Late complications, such as thrombus on the device, thromboembolic events (including stroke and coronary artery embolism), complete heart block, and infective endocarditis, have been reported occasionally (up to 8 years after the procedure). Because the exact risk of late complications in this group is unknown, our current policy is to review patients annually or every 2 years but with the exception of defects closed with smaller devices. In these patients follow-up is often discontinued after 2 years.

Unoperated Patients

The majority of new patients with an ASD seen in the outpatient clinic will have presented with breathlessness on exertion, which in some cases may have been attributed erroneously to asthma. Palpitations due to atrial arrhythmias might also be the presenting symptom, whereas other modes of presentation include cardiac enlargement on a routine chest radiograph, a heart murmur detected during pregnancy or routine physical examination, and occasionally cyanosis or symptoms of a paradoxic embolus.

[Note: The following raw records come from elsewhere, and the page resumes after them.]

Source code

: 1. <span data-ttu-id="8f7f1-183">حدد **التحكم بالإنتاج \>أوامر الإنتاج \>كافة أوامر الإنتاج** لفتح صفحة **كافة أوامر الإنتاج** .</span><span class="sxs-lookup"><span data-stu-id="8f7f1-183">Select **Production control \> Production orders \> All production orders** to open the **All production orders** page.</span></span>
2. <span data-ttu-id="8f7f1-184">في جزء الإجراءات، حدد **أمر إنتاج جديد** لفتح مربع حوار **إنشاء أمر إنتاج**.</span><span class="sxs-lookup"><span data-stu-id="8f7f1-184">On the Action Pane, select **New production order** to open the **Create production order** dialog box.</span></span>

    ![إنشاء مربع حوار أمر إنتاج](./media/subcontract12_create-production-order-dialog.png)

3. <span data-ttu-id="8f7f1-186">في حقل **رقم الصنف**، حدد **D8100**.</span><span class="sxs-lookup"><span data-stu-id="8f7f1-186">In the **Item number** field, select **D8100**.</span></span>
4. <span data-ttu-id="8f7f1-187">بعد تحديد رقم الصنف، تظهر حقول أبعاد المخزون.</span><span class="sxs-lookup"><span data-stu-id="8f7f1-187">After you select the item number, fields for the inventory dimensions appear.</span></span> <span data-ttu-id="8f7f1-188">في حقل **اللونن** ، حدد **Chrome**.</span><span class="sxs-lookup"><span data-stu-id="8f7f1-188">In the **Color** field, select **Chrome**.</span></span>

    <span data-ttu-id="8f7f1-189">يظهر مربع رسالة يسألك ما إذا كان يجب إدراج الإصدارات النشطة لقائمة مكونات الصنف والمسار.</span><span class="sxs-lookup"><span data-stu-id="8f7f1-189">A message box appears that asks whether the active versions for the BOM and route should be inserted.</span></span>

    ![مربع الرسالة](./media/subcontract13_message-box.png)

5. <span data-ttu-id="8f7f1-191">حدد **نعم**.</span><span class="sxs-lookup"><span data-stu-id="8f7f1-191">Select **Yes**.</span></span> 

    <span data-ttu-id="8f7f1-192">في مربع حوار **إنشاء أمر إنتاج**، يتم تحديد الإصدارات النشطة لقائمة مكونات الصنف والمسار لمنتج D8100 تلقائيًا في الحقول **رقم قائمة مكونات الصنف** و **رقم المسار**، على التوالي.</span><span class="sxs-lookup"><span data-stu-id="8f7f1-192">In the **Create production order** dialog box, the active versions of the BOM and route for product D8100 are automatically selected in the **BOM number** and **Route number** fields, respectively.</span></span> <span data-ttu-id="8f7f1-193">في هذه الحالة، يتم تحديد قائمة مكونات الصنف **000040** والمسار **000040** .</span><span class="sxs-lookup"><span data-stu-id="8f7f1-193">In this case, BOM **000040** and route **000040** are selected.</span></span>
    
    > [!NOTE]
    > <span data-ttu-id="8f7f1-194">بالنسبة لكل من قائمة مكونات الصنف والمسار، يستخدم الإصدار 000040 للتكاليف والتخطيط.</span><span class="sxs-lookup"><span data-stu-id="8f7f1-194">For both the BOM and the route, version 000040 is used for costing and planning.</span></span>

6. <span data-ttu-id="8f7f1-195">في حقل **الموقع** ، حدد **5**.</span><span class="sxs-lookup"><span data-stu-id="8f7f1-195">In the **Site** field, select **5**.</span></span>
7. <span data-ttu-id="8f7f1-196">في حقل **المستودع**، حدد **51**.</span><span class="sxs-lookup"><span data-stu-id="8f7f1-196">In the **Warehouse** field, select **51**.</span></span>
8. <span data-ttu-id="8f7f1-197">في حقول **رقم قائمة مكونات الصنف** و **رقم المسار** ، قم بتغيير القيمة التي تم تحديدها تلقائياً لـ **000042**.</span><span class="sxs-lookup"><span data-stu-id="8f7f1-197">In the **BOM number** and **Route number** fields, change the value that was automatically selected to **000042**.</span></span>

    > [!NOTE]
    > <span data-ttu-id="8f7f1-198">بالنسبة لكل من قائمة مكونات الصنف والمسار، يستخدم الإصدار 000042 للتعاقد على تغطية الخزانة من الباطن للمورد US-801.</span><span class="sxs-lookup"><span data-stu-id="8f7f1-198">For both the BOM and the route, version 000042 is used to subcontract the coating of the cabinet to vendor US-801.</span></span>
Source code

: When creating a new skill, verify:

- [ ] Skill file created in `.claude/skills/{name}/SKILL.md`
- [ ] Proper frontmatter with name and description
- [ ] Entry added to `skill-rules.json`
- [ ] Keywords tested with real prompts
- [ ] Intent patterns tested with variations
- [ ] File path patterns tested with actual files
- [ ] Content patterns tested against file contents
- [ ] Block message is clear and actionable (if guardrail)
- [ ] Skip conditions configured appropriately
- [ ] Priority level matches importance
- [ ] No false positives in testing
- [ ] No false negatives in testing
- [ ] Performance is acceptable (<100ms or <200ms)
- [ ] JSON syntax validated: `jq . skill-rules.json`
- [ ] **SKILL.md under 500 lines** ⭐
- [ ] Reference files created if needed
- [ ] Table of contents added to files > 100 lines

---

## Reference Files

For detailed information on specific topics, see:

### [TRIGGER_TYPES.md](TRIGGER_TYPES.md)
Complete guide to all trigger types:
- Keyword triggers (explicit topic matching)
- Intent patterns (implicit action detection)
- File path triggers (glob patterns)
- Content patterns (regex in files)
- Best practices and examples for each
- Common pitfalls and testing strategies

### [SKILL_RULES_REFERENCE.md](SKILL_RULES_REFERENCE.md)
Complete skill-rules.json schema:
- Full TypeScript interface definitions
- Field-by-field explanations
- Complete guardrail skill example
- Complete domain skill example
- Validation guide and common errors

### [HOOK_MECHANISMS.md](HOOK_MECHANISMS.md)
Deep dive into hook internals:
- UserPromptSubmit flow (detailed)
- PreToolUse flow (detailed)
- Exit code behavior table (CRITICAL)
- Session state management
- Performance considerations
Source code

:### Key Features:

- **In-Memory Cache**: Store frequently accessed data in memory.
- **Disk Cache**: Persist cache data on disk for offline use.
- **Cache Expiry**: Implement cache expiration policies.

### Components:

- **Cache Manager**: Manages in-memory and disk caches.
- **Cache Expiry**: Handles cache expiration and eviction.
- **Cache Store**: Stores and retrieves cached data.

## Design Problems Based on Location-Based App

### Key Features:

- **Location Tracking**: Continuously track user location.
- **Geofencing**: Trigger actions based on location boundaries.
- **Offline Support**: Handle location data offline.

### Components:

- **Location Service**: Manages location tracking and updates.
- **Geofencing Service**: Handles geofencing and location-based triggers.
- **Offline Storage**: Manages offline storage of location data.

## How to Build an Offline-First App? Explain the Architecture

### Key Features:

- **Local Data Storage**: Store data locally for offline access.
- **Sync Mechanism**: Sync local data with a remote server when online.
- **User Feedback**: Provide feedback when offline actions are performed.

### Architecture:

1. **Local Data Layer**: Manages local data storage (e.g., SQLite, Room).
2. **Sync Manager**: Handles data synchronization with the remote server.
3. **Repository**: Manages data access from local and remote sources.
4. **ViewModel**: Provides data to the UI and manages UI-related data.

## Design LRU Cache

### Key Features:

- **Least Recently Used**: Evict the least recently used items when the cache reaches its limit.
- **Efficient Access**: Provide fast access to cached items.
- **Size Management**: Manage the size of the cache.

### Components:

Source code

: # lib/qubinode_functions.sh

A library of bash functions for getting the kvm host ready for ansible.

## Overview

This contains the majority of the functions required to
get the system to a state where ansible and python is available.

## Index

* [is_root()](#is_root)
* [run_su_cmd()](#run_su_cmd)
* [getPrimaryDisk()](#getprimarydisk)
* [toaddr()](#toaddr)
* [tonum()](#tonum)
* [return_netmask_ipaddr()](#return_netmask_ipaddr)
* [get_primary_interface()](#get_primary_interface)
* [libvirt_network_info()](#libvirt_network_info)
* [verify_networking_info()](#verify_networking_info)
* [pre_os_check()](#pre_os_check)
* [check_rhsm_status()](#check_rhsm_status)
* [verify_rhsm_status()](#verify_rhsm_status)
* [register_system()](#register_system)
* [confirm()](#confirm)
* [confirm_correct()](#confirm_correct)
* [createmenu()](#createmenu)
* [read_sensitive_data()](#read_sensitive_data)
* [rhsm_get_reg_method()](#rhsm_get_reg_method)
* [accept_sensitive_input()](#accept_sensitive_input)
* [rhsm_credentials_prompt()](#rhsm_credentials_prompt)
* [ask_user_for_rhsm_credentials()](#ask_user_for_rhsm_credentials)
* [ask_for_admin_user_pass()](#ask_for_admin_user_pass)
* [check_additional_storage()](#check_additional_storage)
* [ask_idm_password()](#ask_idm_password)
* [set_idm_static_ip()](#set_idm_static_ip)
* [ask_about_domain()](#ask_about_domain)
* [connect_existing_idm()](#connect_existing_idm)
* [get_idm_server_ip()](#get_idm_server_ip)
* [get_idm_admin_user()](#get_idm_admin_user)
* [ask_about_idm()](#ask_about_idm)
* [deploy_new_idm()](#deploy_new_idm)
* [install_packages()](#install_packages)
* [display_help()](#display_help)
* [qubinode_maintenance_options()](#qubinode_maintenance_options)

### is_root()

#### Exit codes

A comprehensive outpatient diagnostic workup should determine the following:

  • The type, number, and size of ASD

  • The hemodynamic significance of the defect

  • The presence and degree of right atrial and ventricular dilation and function

  • Shunt size depicted from Doppler measurement of pulmonary and aortic flow volumes (in reality rarely performed).

  • Pulmonary arterial pressure—derived from tricuspid valve regurgitation Doppler

  • The presence of associated anomalies that need to be addressed

  • Whether there is a history of sustained arrhythmia that required intervention. The management of the atrial arrhythmia should ideally be performed before the ASD closure, whereas the antegrade access to the LA is still available across the ASD.

History and Clinical Examination

The history and clinical examination includes a search for the following:

  • Right ventricular left parasternal impulse

  • Wide and fixed splitting of the second heart sound—cardinal physical sign of an ASD (not always present)

  • Pulmonary ejection systolic murmur at the upper left sternal edge

  • Tricuspid mid-diastolic murmur at the lower left sternal edge, which might radiate toward the cardiac apex

  • An accentuated pulmonary component of the second heart sound, suggesting raised pulmonary arterial pressure

  • Cyanosis—this is uncommon and more likely with a large defect or virtually common atrium, an inferior sinus venosus defect, a large CS defect, pulmonary vascular disease, or associated pulmonary stenosis, right ventricular dysfunction, or Ebstein anomaly.